(Pixel coordinate listings)
----------

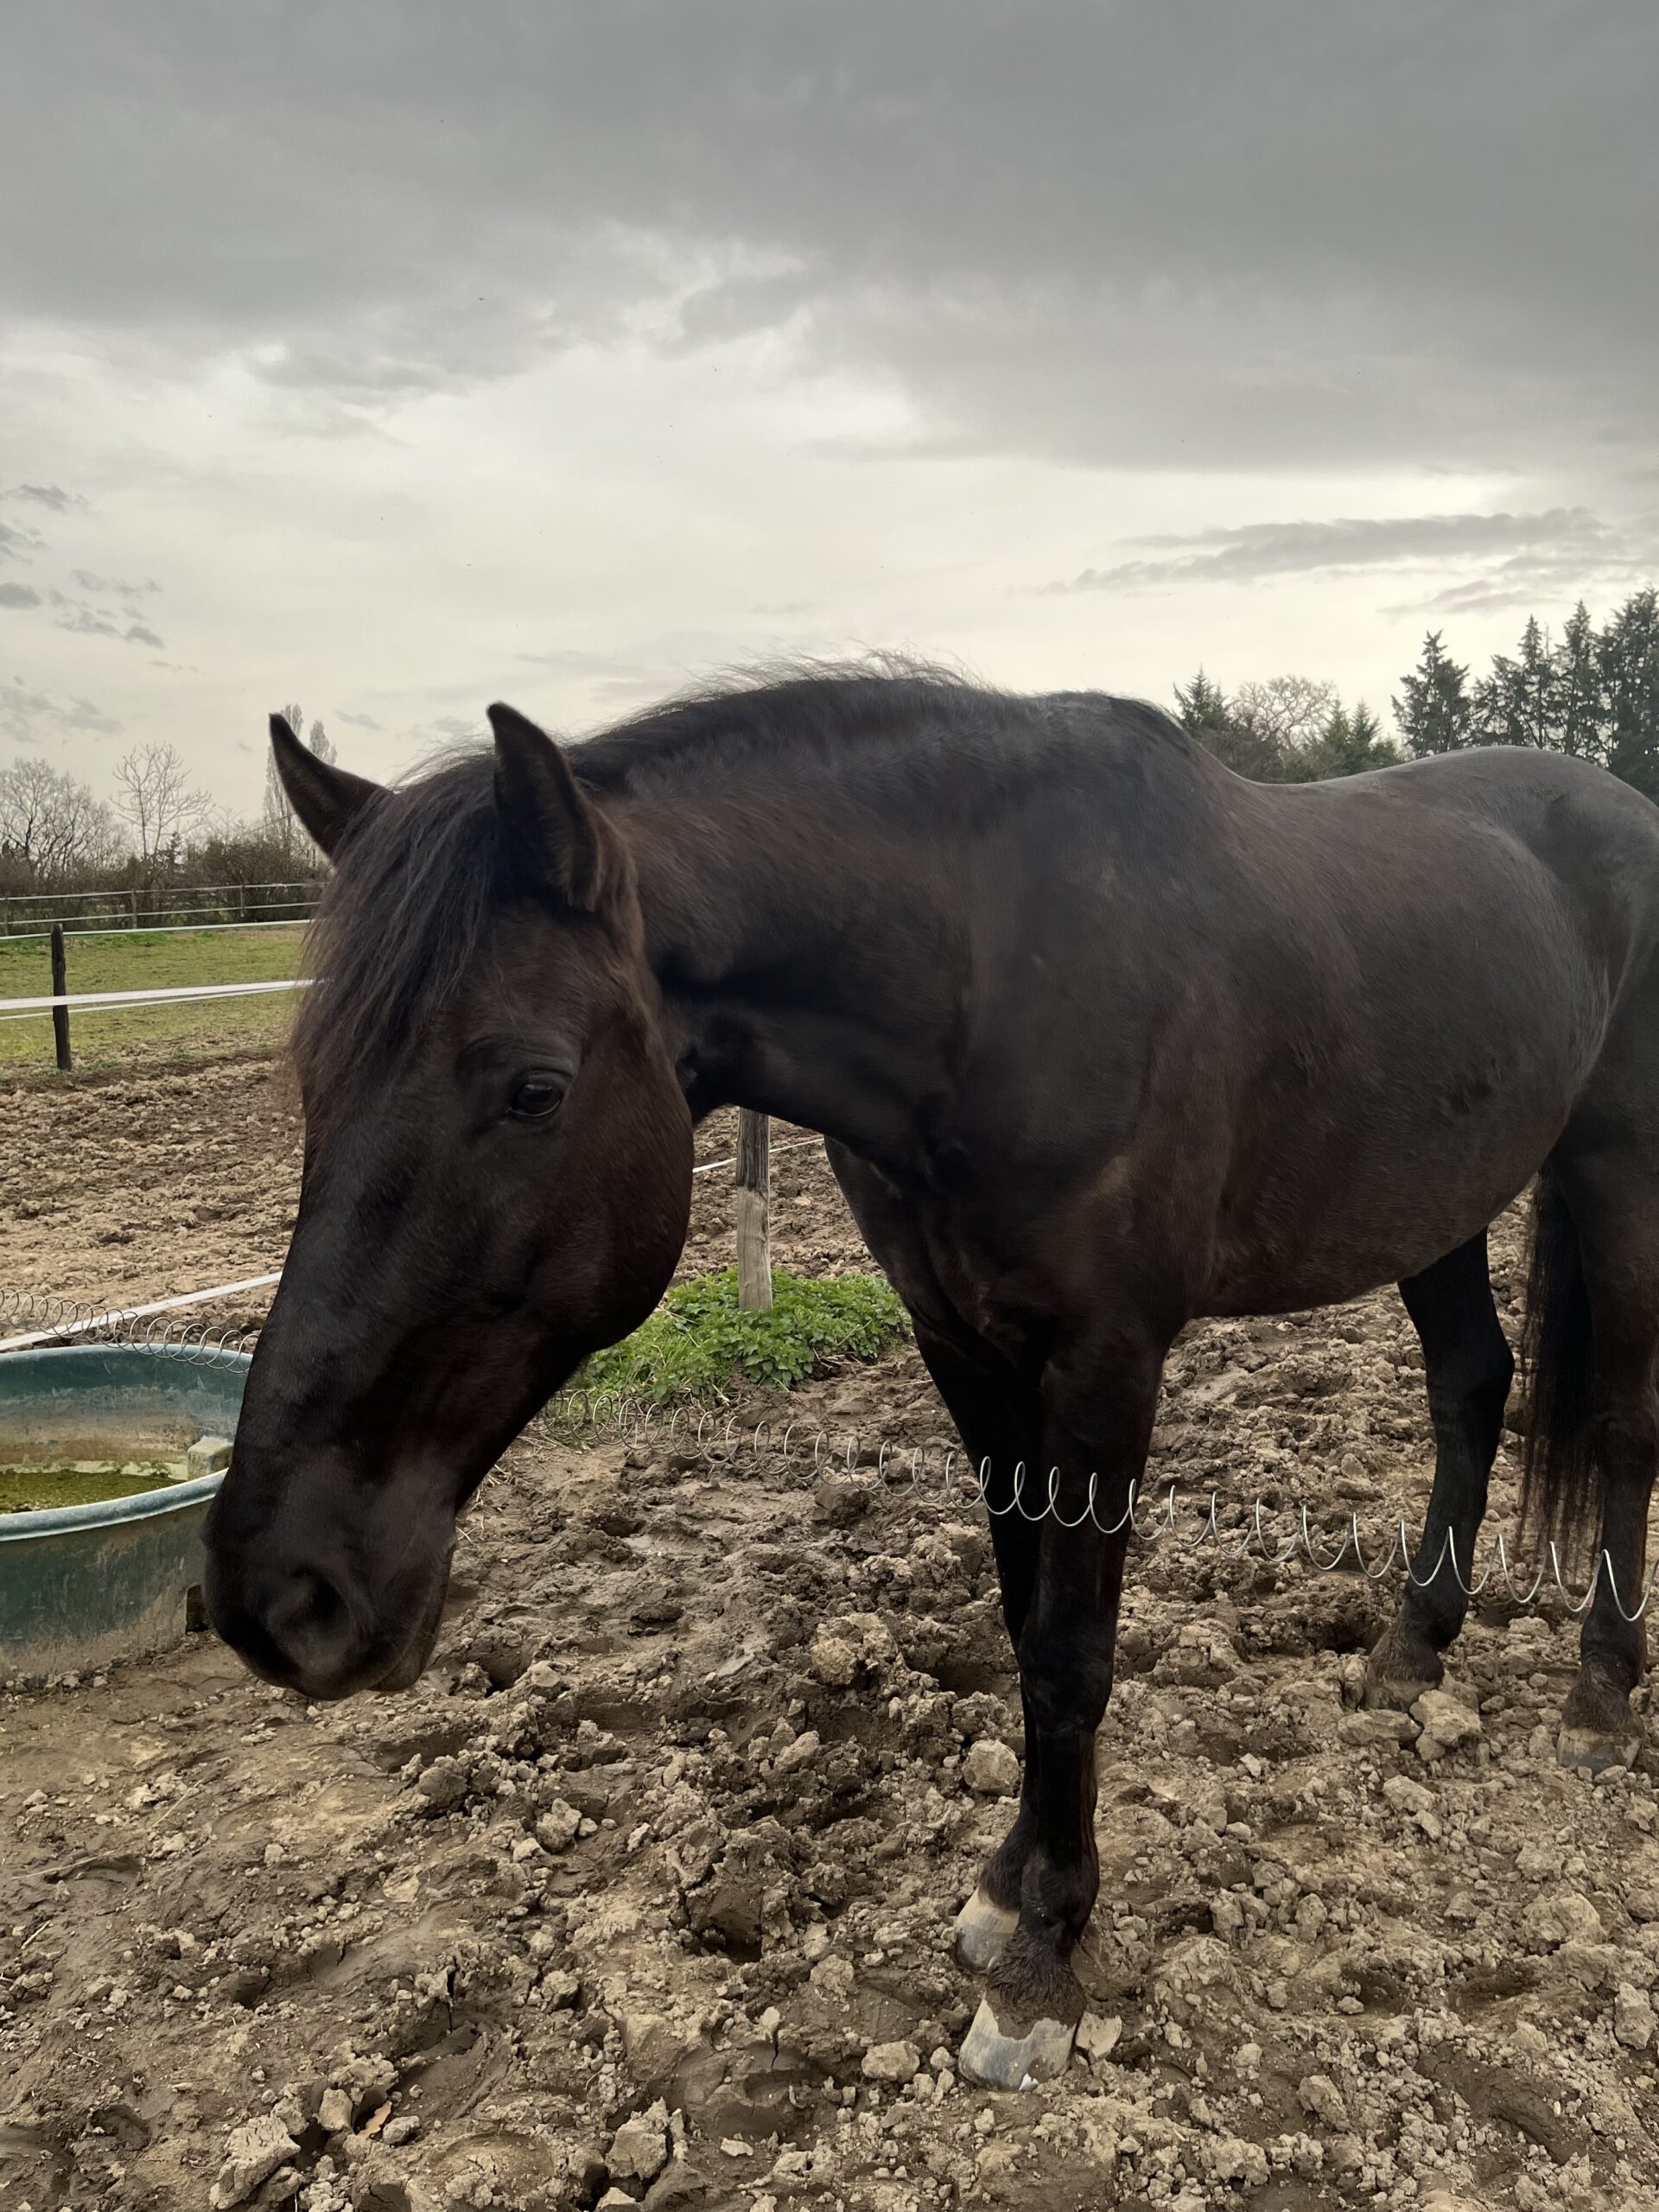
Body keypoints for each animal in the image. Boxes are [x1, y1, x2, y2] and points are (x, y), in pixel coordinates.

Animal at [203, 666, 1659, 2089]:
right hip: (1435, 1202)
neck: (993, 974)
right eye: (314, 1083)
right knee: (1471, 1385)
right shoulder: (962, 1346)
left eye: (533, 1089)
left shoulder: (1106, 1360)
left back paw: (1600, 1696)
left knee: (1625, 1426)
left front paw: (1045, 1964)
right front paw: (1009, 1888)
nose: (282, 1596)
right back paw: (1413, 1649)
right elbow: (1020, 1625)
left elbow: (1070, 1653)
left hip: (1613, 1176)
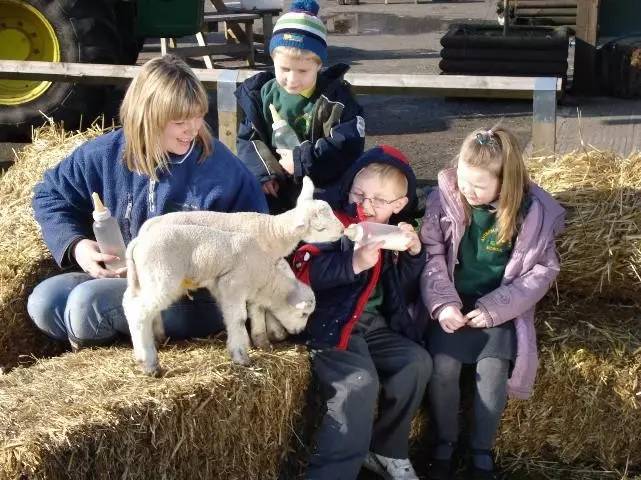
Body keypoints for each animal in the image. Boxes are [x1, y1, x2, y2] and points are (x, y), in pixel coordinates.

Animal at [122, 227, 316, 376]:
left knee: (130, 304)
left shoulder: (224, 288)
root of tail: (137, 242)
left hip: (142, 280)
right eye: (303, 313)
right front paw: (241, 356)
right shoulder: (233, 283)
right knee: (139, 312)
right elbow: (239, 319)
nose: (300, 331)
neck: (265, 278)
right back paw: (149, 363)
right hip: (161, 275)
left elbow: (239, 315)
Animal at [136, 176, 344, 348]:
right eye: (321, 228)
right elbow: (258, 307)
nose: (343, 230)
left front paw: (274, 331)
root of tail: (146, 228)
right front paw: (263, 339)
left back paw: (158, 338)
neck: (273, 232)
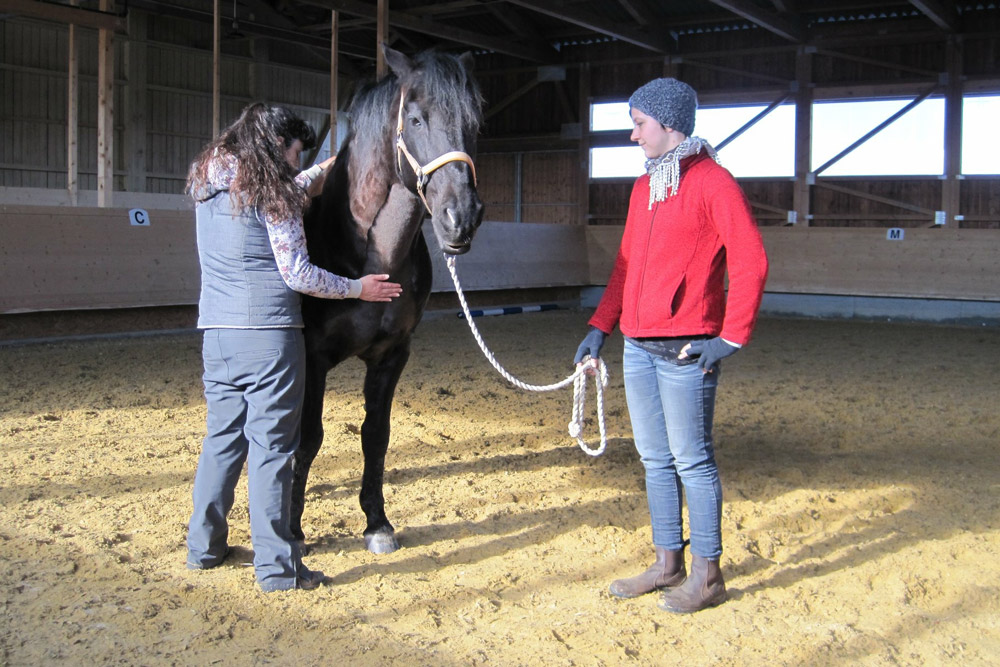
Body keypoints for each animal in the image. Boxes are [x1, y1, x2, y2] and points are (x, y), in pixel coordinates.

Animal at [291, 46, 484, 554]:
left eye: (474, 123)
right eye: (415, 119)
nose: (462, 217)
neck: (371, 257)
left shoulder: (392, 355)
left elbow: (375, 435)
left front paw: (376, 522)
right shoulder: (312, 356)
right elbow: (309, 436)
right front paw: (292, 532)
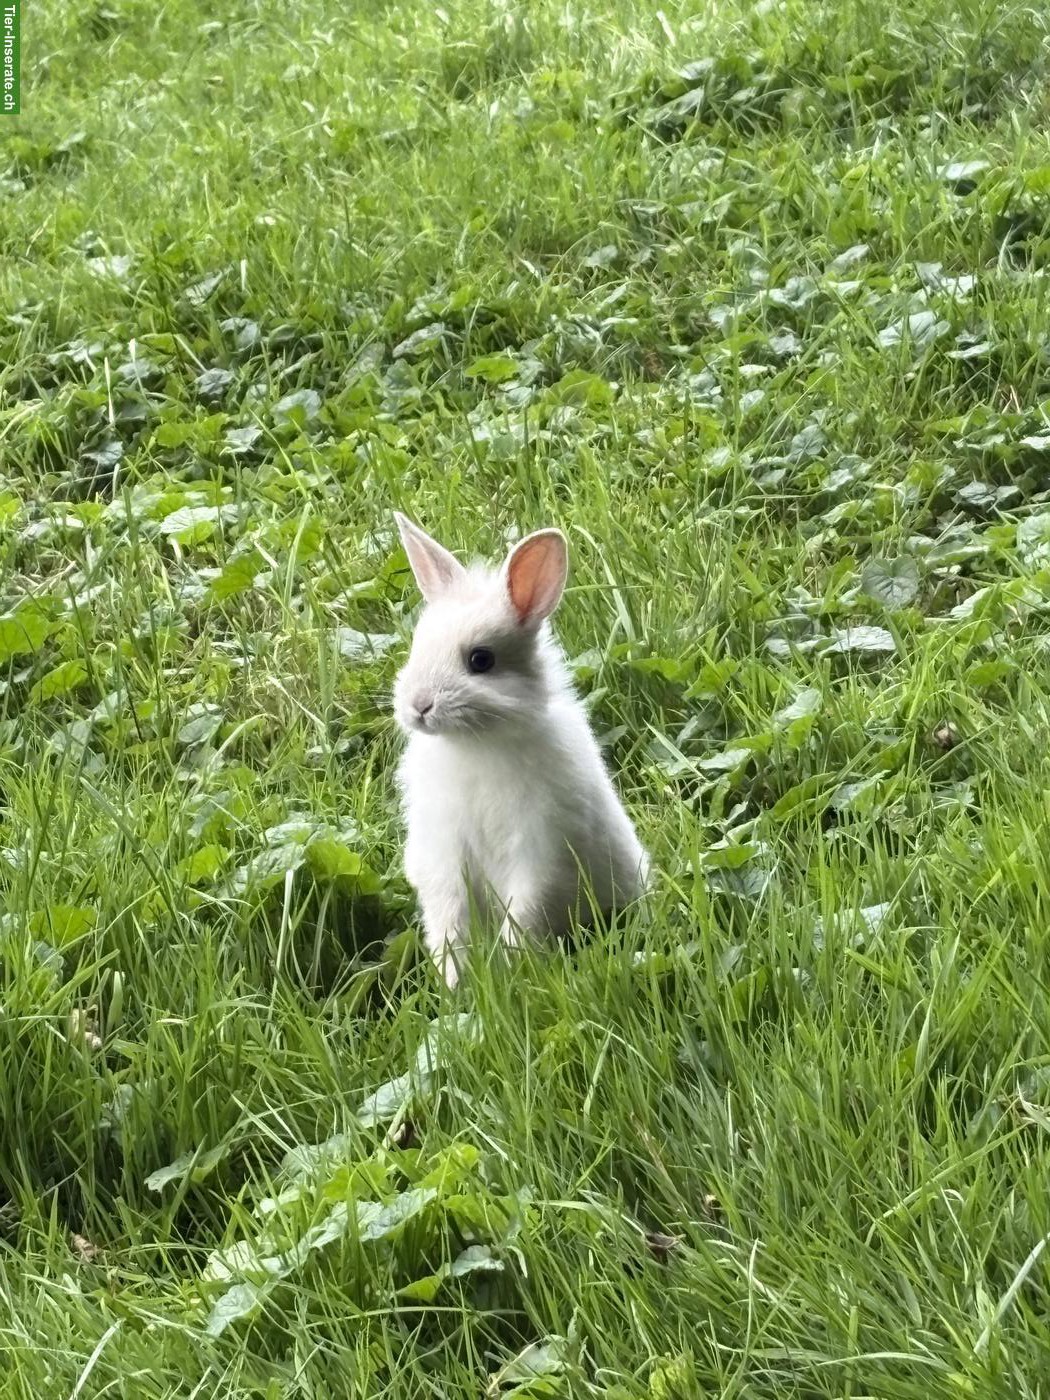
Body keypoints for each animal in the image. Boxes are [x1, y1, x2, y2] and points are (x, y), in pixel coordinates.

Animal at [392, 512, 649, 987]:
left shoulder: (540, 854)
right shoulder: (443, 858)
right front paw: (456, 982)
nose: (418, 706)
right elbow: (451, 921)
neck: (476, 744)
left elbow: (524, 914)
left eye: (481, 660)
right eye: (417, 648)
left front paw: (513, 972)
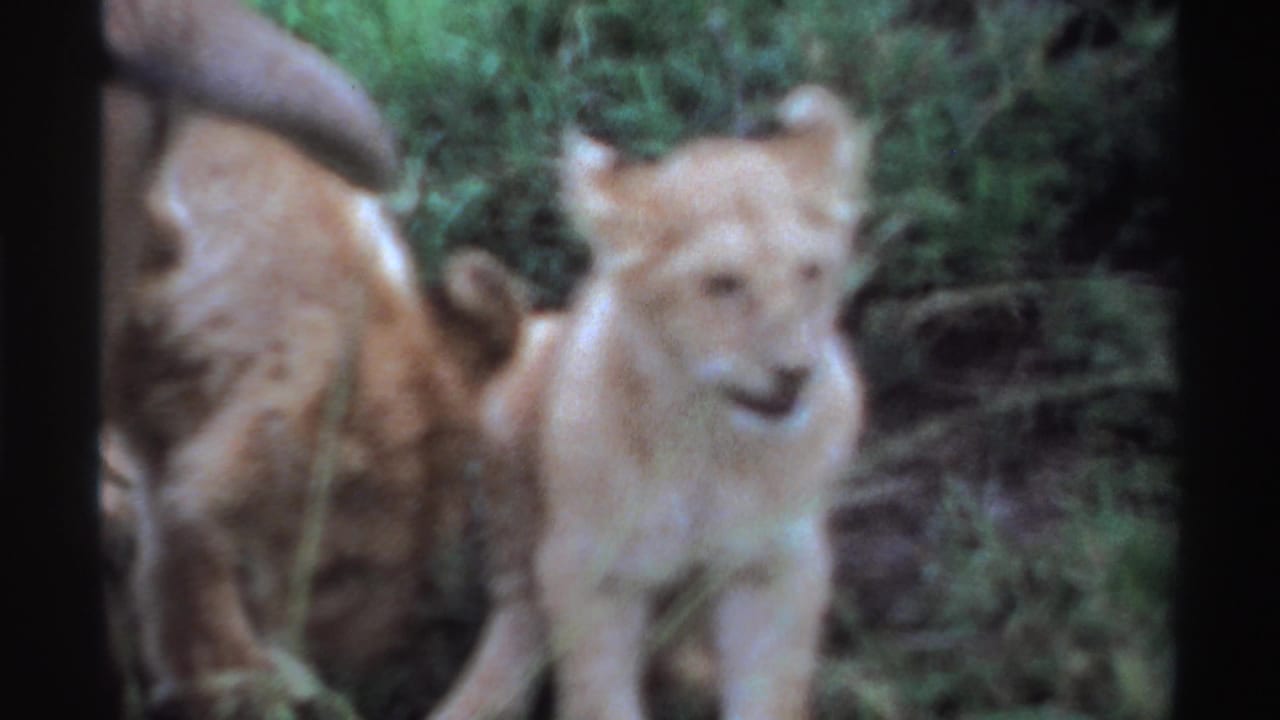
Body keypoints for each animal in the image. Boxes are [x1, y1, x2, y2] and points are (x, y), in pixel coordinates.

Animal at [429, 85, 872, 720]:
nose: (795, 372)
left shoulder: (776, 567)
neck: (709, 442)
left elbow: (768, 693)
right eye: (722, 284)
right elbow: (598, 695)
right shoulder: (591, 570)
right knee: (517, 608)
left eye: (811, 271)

----------

Your assignment:
Scan the records for the string "back" and show every line that contains it.

Your solution:
left back paw: (1600, 1696)
right back paw: (1413, 1649)
right back paw: (149, 363)
left back paw: (158, 338)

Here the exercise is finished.